We defined three parameters: the link URL of the request, wait time, and page number. Then disable image loading, request taobao’s commodity list page, invoke JavaScript code through evaljs() method, realize page number filling and page turning click, and finally return the page screenshot. We put the script into Splash and get the screenshot of the page normally, as shown below.

The page turning operation has also been successfully implemented. The current page number as shown in the figure below is the same as the page number parameter we passed in.

We just need to dock Lua with SplashRequest in Spider, as shown below:

from scrapy import Spider
from urllib.parse import quote
from scrapysplashtest.items import ProductItem
from scrapy_splash import SplashRequest

script = """ function main(splash, args) splash.images_enabled = false assert(splash:go(args.url)) assert(splash:wait(args.wait)) js = string.format("document.querySelector('#mainsrp-pager div.form > input').value=%d; document.querySelector('#mainsrp-pager div.form > span.btn.J_Submit').click()", args.page) splash:evaljs(js) assert(splash:wait(args.wait)) return splash:html() end """

class TaobaoSpider(Spider):
    name = 'taobao'
    allowed_domains = ['www.taobao.com']
    base_url = 'https://s.taobao.com/search?q='

    def start_requests(self):
        for keyword in self.settings.get('KEYWORDS') :for page in range(1, self.settings.get('MAX_PAGE') + 1):
                url = self.base_url + quote(keyword)
                yield SplashRequest(url, callback=self.parse, endpoint='execute', args={'lua_source': script, 'page': page, 'wait'7}) :Copy the code

We defined the Lua script as a long string, passed parameters through the ARgs of SplashRequest, and changed the interface to execute. In addition, there is a lua_source field in the args parameter that specifies the contents of the Lua script. In this way, we have successfully constructed a SplashRequest, and the work of docking with Splash is completed.

Other configurations do not need to be changed. The Item, Item Pipeline, and other Settings connect to Selenium the same way as in the previous section, and the parse() callback function is exactly the same.

Five, run,

Next, we run the crawler with the following command:

scrapy crawl taobaoCopy the code

The running result is shown in the figure below.
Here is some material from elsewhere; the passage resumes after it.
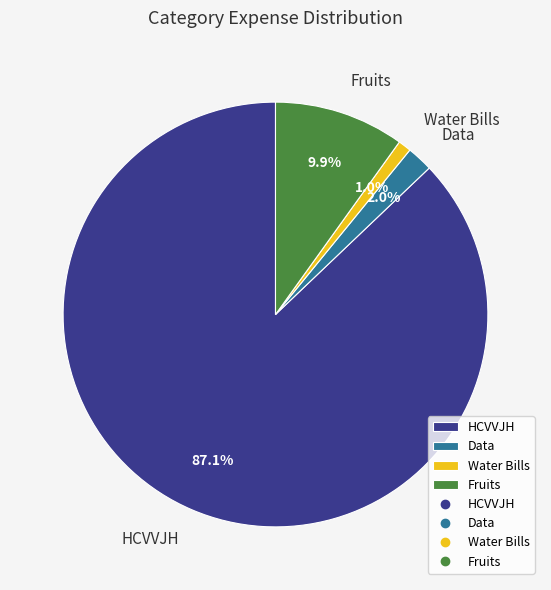

To the nearest percent, what is the combined percentage of HCVVJH and Fruits?

97%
Since both Splash and Scrapy support asynchronous processing, we can see that multiple crawls are successful at the same time. In Selenium docking, each page rendering download is done in Downloader Middleware, so the process is blocked. Scrapy waits for this process to complete before continuing to process and schedule other requests, which affects crawl efficiency. Therefore, the climb efficiency using Splash is much higher than Selenium.
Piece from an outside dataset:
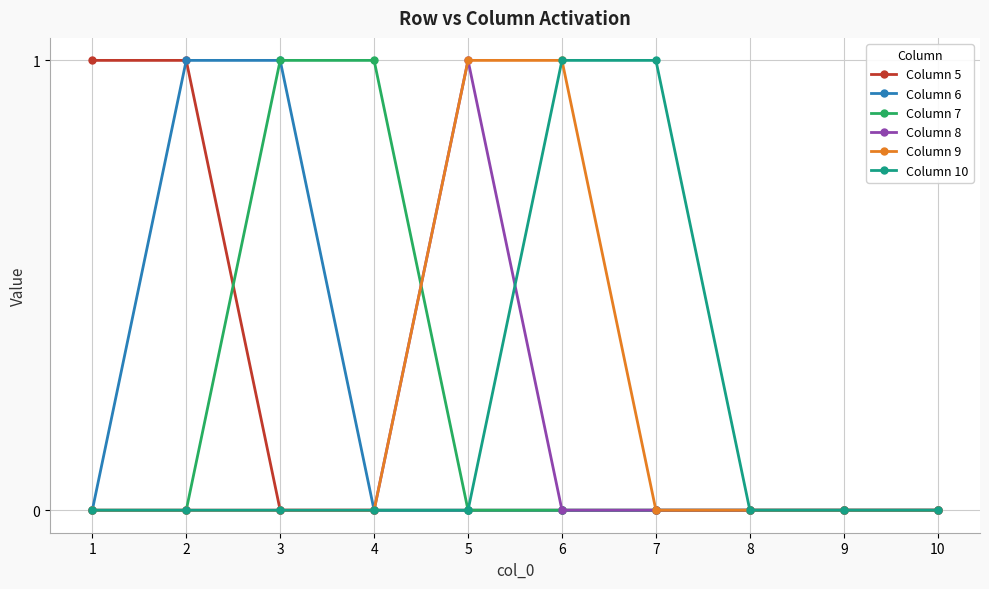

Is this an area chart (filled region under the line)?

No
Finally, take a look at MongoDB’s results, as shown in the figure below.

The results are also saved to MongoDB normally.

Vi. Code of this section

This section of code address is: https://github.com/Python3WebSpider/ScrapySplashTest.

Seven, conclusion

Therefore, in Scrapy, it is recommended to use Splash to handle dynamically rendered pages in JavaScript. This will not break the asynchronous processing in Scrapy and will greatly improve the crawl efficiency. Moreover, the installation and configuration of Splash are relatively simple, and the module separation is realized through API calls. The deployment of large-scale crawls is also more convenient.